Inside Out
Over the years I’ve journeyed ever deeper to process my own ‘stuff’. Nowadays, while working with clients, gaining insights through professional and MSc Neuroscience & Psychology research and continuing my personal growth work, I see clearly the link between what’s happening now and past experiences.
If a perceived or real threat remains unprocessed and physical reminders of the original event repeat, our innate coping strategies can quicken to become more intense as life progresses. This can keep us stuck.
You’ve likely heard of fight and flight responses. They’re the body’s way of keeping us safe when alarm bells go off in our psyche. ‘Aggh, I’m under threat’. These visceral signals act as as a first line of defence. The body’s antenna is quicker than the mind. There is also disassociation - when our mind and body become frozen or ‘disconnected’ because of events too overwhelming to mentally process in real-time.
Interestingly, root cause events that trigger these alarm bells include formative experiences perceived as completely insignificant to our adult minds, plus those forgotten altogether.
For example, to our sponge-like childhood nervous systems, being laughed at in the playground, shouted at by a caregiver, left to cry oneself to sleep, were at the time frightening experiences that can get hard-wired as I’m wrong, unloved, alone. Even the experience of our birth, oftentimes traumatising on some level as we moved from warm safety into this strange new world, can have life long consequences.
Additionally, early experiences can unfortunately be more extreme than this*, while new types of shocks can occur during adulthood to overload a previously calm nervous system.
When feelings and emotions are too intense to understand and be processed in real-time, our self-protection strategies tend to move into our embodied neural pathways, so we know what to do to self-protect, should similar hard situations arise again. However, the helpfulness of this stored information can get skewed, and emerge out of our unconscious long term-storage, to play out in ways that ultimately sabotage. The expression of which may look something like anxiety, over-working, burnout, physical or mental illness, addictions, avoidance, suppression, difficult relationships, eating disorders, sleep disturbances, fatigue, unwanted manifestations and the like.
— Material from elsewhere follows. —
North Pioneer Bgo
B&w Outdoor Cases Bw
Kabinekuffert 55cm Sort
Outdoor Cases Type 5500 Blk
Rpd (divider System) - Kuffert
Conversely, never under estimate the gift of ingrained or retrained empowering beliefs and behaviours, coupled with a calm nervous system. This can form a healthy cornerstone for your life.
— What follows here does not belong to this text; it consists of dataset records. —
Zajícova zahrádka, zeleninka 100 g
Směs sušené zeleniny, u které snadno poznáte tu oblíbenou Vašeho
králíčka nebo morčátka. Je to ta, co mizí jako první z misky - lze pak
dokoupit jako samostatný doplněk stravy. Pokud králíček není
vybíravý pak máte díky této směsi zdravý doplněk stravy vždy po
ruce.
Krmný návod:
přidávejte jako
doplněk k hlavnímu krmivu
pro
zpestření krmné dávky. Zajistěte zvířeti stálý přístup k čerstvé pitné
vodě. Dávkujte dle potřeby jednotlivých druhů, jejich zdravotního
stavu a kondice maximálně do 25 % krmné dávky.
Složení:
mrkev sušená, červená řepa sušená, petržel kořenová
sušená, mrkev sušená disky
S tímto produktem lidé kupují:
Processing your past and accessing ways to consciously create from a perspective of clarity and peace of mind in the present, can forever change the course of your future for the better.
To live your life filled with greater peace, fulfilment and purpose. To live your life as you truly, deeply want. Really.
* if experiencing extreme trauma, PTSD or you are processing sustained abuse, a therapeutic ‘bottom-up’ body-based approach may be a wise first step, or other specialised trauma based therapy suitable for your individual circumstances.